Consider the possibilities. 

Unfortunately, it is a new product and apparently he has only a handful of distributors- most of them are mainly small miner's supply shops in California. As the word gets out and he expands his distribution, more and more dealers across the nation will most likely carry them, and then maybe you can get a demo from someone.

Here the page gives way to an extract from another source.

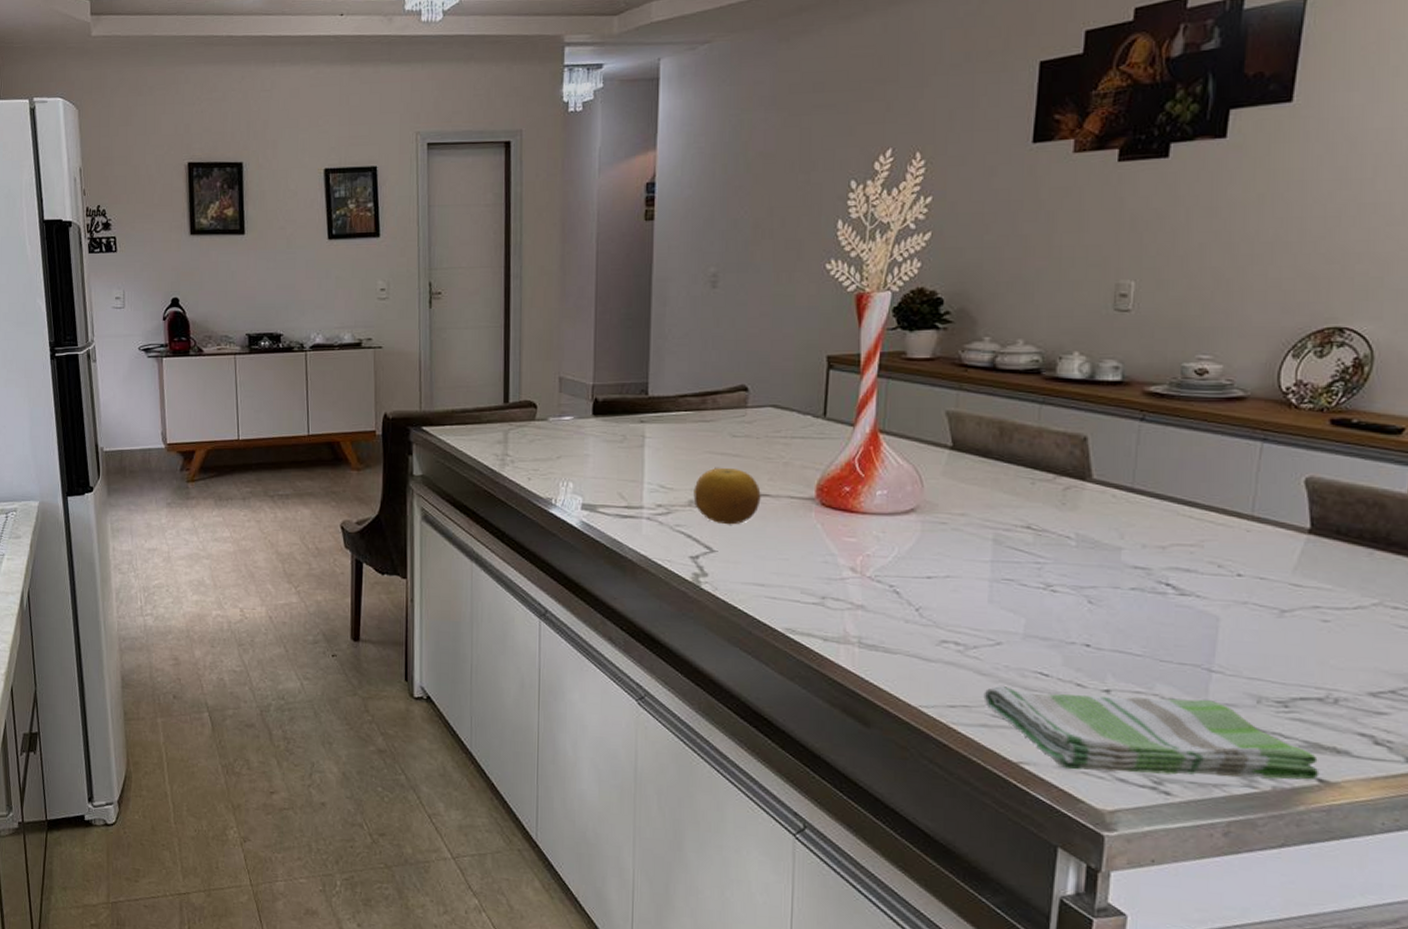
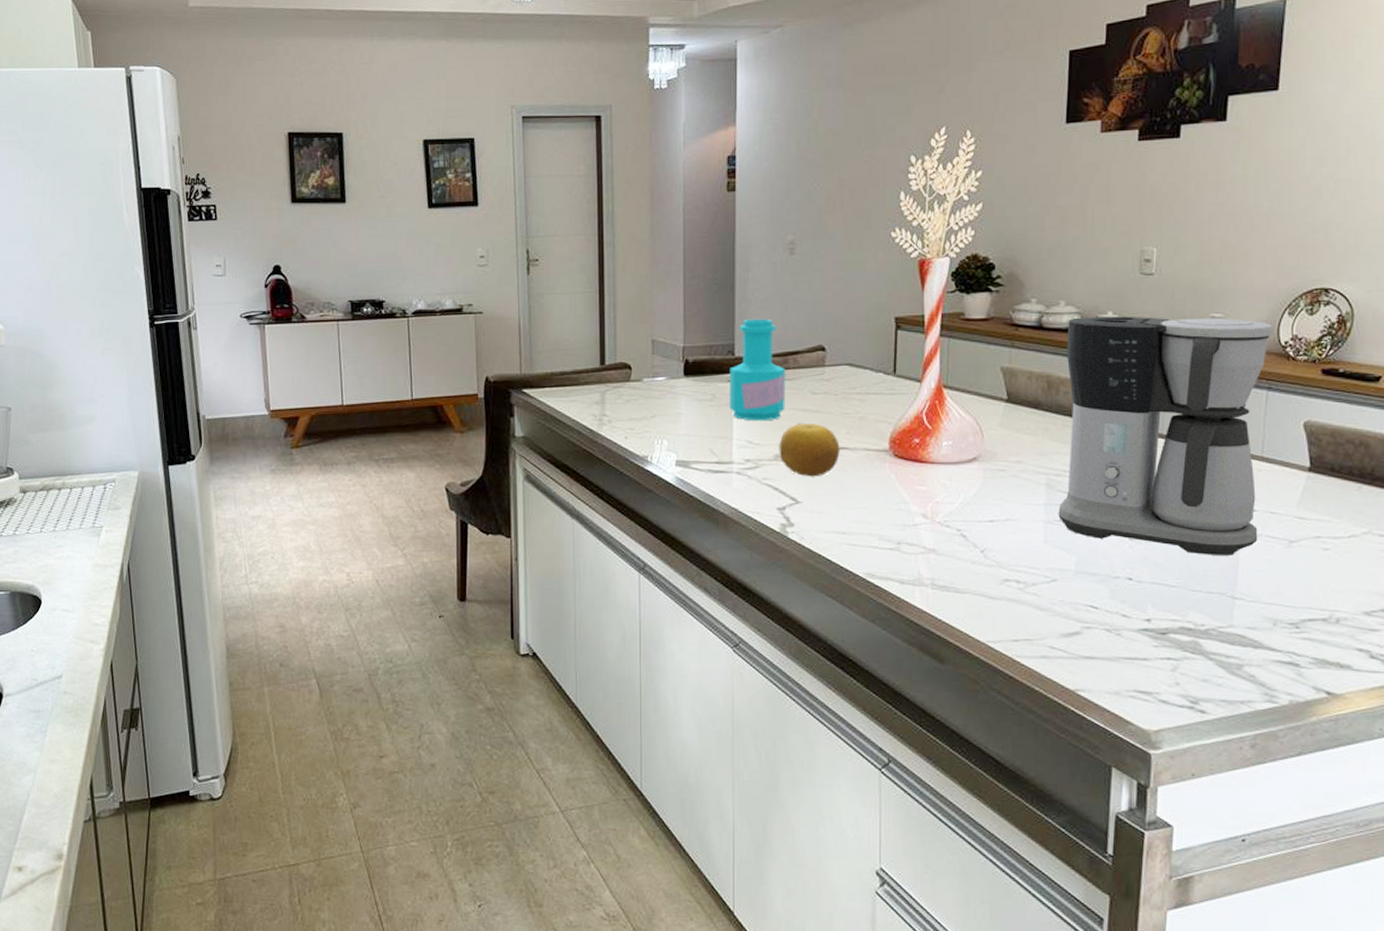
bottle: none [640,356,703,465] -> present [729,318,785,421]
dish towel: present [983,686,1320,780] -> none [1043,620,1327,695]
coffee maker: none [1006,356,1272,624] -> present [1058,316,1273,556]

The demo really sells it. 

It is REALLY amazing what it does, and in my industry- small scale mining- it is a game changer, as we can get under rocks that NO ONE has ever been able to get under due to the remoteness of the project locations and lack of ability to use anything other than "hand tools". On a 6' diameter granite boulder in the bottom of a 1000' near vertical walled canyon, I literally pull out my Ridgid 18v cordless SDS drill, spend maybe 8 minutes drilling 2- 20" x 3/8" holes, put maybe $5 worth of charges in it and push a button, and the boulder is literally broken into rubble. Nothing else in the world does this. There is nothing like it ANYWHERE in the world. It's easy to be excited about it, because it makes breaking boulders........fun.

As a side note... I'd like to add a plug for Ridgid cordless drills. I just got one to drill my rocks with in my canyon, with the considerations of being lightweight (I carry it in on my back), lasting a long time drilling deep holes in granite boulders, and apparently an awesome warranty. I am very satisfied with my purchase of the drill and if anyone is looking for a good sds drill to use in remote locations, I recommend the Ridgid.


----------



## Darp (Feb 3, 2018)

quantumflux said:


> Problem is I'm in MA which requires a license for any type of blasting. Dexpan, etc is apparently OK though.


You are right, Massachusetts is the only state in USA that does require a blasting license for an ATF exempt device like SierraBlaster. You might talk to your city/town to see if you can use it anyway. Heck in California both the state gov and local counties are buying them to blow boulders that fall on roads because no license required for their road crews. Massachusetts is only one that does not accept ATF ruling, unfortunately for you.


----------